Custom models are now fully supported starting v1.1.0. There are a few requirements for custom models to work properly with poetic:

  • The model has to be a keras model saved in .json, .yaml, or .h5 format.
  • The input dimension has to be (None, int).
  • The first layer must be an embedding layer.

These limitations are in place because poetic is built with the keras framework in mind and the preprocessing pipeline does not yet support models with different input dimensions.

A note on gensim dictionary with custom models: When using a custom model, a custom dictionary is recommended unless the custom model is trained with poetic's default dictionary. A custom dictionary can be loaded with the poetic.util.Initializer.load_dict() method. See the "Gensim Dictionary" section for full documentation on its usage and details.

Loading a Custom Model

The load_model method in the Initializer class has been updated to support custom models with any path:

import poetic

# For models and weights saved separately:
model = poetic.util.Initializer.load_model(model_path="<PATH>", weights_path="<PATH>")
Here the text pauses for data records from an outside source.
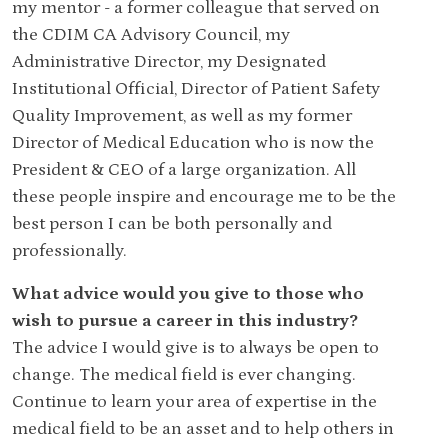
my mentor - a former colleague that served on
the CDIM CA Advisory Council, my
Administrative Director, my Designated
Institutional Official, Director of Patient Safety
Quality Improvement, as well as my former
Director of Medical Education who is now the
President & CEO of a large organization. All
these people inspire and encourage me to be the
best person I can be both personally and
professionally.
What advice would you give to those who
wish to pursue a career in this industry?
The advice I would give is to always be open to
change. The medical field is ever changing.
Continue to learn your area of expertise in the
medical field to be an asset and to help others in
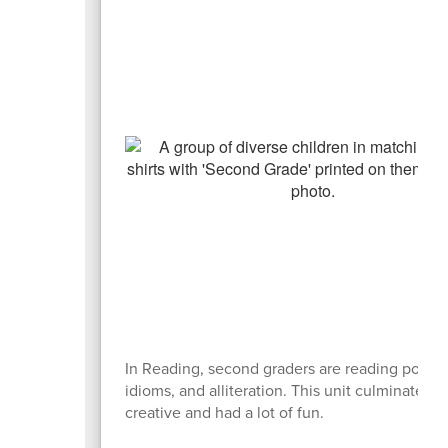
In Reading, second graders are reading poems, 
idioms, and alliteration. This unit culminated 
creative and had a lot of fun.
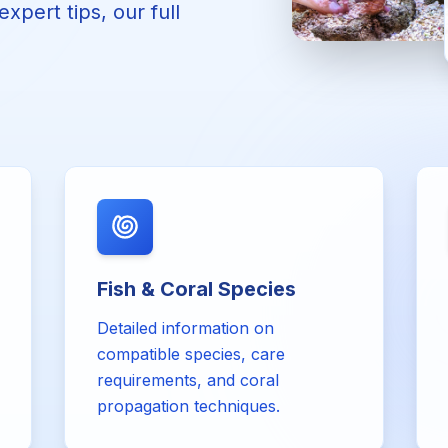
xpert tips, our full
Fish & Coral Species
Detailed information on
compatible species, care
requirements, and coral
propagation techniques.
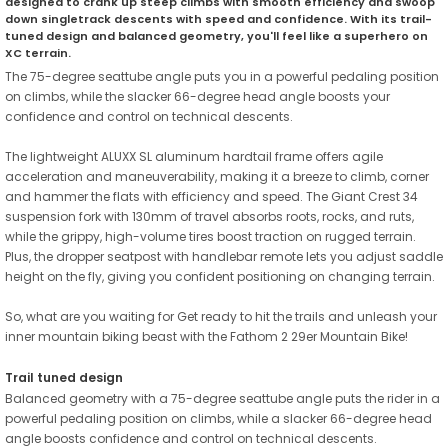
designed to crank up steep climbs with smooth efficiency and swoop
down singletrack descents with speed and confidence. With its trail-
tuned design and balanced geometry, you'll feel like a superhero on
XC terrain.
The 75-degree seattube angle puts you in a powerful pedaling position
on climbs, while the slacker 66-degree head angle boosts your
confidence and control on technical descents.
The lightweight ALUXX SL aluminum hardtail frame offers agile
acceleration and maneuverability, making it a breeze to climb, corner
and hammer the flats with efficiency and speed. The Giant Crest 34
suspension fork with 130mm of travel absorbs roots, rocks, and ruts,
while the grippy, high-volume tires boost traction on rugged terrain.
Plus, the dropper seatpost with handlebar remote lets you adjust saddle
height on the fly, giving you confident positioning on changing terrain.
So, what are you waiting for Get ready to hit the trails and unleash your
inner mountain biking beast with the Fathom 2 29er Mountain Bike!
Trail tuned design
Balanced geometry with a 75-degree seattube angle puts the rider in a
powerful pedaling position on climbs, while a slacker 66-degree head
angle boosts confidence and control on technical descents.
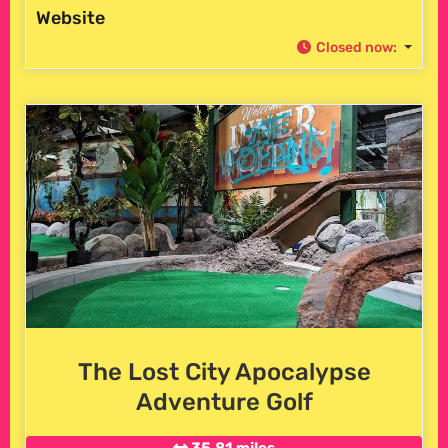
Website
Closed now
:
The Lost City Apocalypse
Adventure Golf
35.81 miles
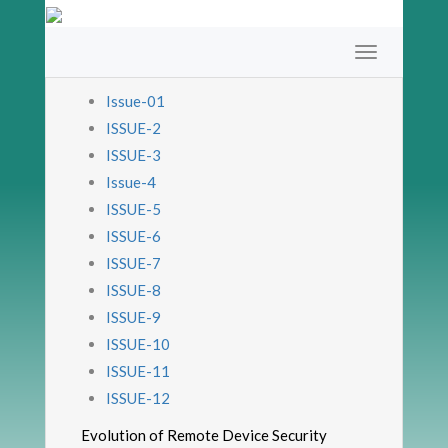
Issue-01
ISSUE-2
ISSUE-3
Issue-4
ISSUE-5
ISSUE-6
ISSUE-7
ISSUE-8
ISSUE-9
ISSUE-10
ISSUE-11
ISSUE-12
Evolution of Remote Device Security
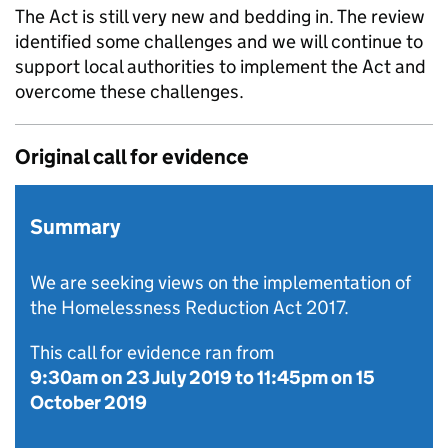
The Act is still very new and bedding in. The review
identified some challenges and we will continue to
support local authorities to implement the Act and
overcome these challenges.
Original call for evidence
Summary
We are seeking views on the implementation of
the Homelessness Reduction Act 2017.
This call for evidence ran from
9:30am on 23 July 2019
to
11:45pm on 15
October 2019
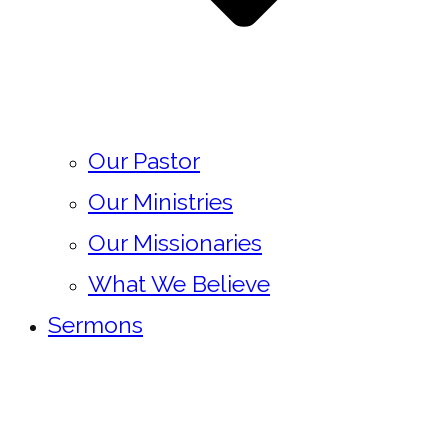
Our Pastor
Our Ministries
Our Missionaries
What We Believe
Sermons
# For models saved in a single .h5 file:
model = poetic.util.Initializer.load_model(model_path="<PATH>")

Both model_path and weights_path are keyword-only arguments, and when they are not supplied, the method will default to the default model as expected. However, when weights_path is given and model_path is not, a ValueError will be thrown because it is an unsupported configuration.

Using Custom Model with Predictor

The Predictor class's constructor already supports the use of custom with its preprocessing pipeline recently updated to automatically detect the correct input length. The simplest example will look like this if the model is already loaded as a python object:

import poetic

pred = poetic.Predictor(model=custom_model, dictionary=custom_dictionary)

To load the model using the util module:

import poetic

model = poetic.util.Initializer.load_model(model_path="<PATH>", weights_path="<PATH>")
dictionary = poetic.util.Initializer.load_dict(dictionary_path="<PATH>")

pred = poetic.Predictor(model=custom_model, dictionary=custom_dictionary)

All other methods function as normal after the model is loaded.